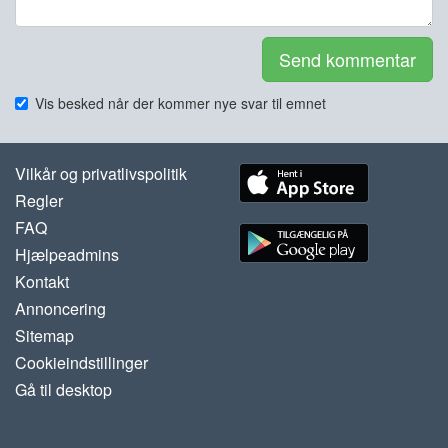
Send kommentar
Vis besked når der kommer nye svar til emnet
Vilkår og privatlivspolitik
Regler
FAQ
Hjælpeadmins
Kontakt
Annoncering
Sitemap
Cookieindstillinger
Gå til desktop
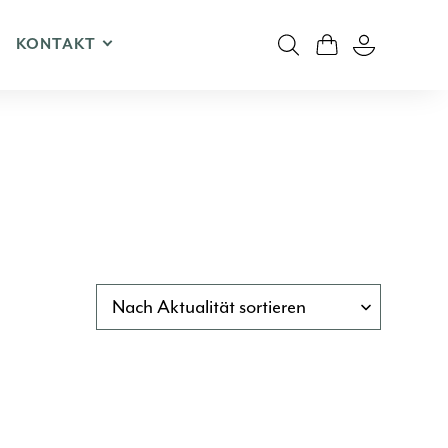
KONTAKT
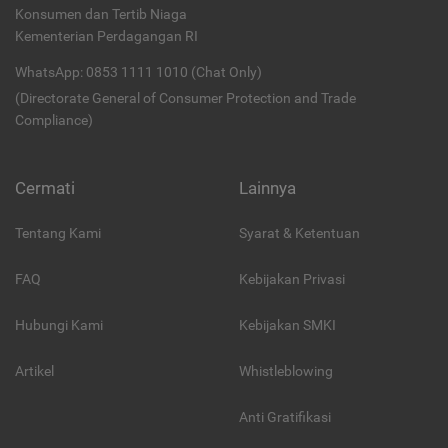
Konsumen dan Tertib Niaga
Kementerian Perdagangan RI
WhatsApp: 0853 1111 1010 (Chat Only)
(Directorate General of Consumer Protection and Trade
Compliance)
Cermati
Lainnya
Tentang Kami
Syarat & Ketentuan
FAQ
Kebijakan Privasi
Hubungi Kami
Kebijakan SMKI
Artikel
Whistleblowing
Anti Gratifikasi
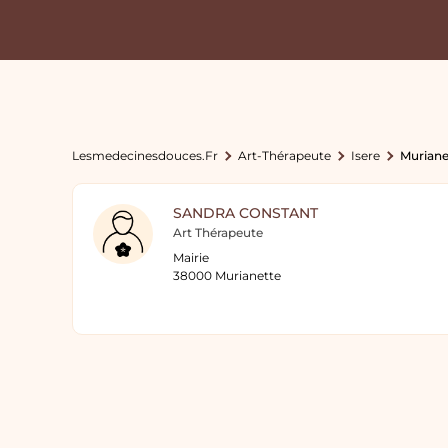
Lesmedecinesdouces.fr
Art-Thérapeute
Isere
Muriane
SANDRA CONSTANT
Art Thérapeute
Mairie
38000 Murianette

****************************************

(WHAT TO DO): Nothing but an exact copy of the data, without pictures, should be returned.

(OUTPUT OF THE TASK):
Send kommentar
Vis besked når der kommer nye svar til emnet
Vilkår og privatlivspolitik
Regler
FAQ
Hjælpeadmins
Kontakt
Annoncering
Sitemap
Cookieindstillinger
Gå til desktop
KONTAKT
Konsumen dan Tertib Niaga
Kementerian Perdagangan RI
WhatsApp: 0853 1111 1010 (Chat Only)
(Directorate General of Consumer Protection and Trade
Compliance)
Cermati
Lainnya
Tentang Kami
Syarat & Ketentuan
FAQ
Kebijakan Privasi
Hubungi Kami
Kebijakan SMKI
Artikel
Whistleblowing
Anti Gratifikasi
Lesmedecinesdouces.fr
Art-Thérapeute
Isere
Muriane
SANDRA CONSTANT
Art Thérapeute
Mairie
38000 Murianette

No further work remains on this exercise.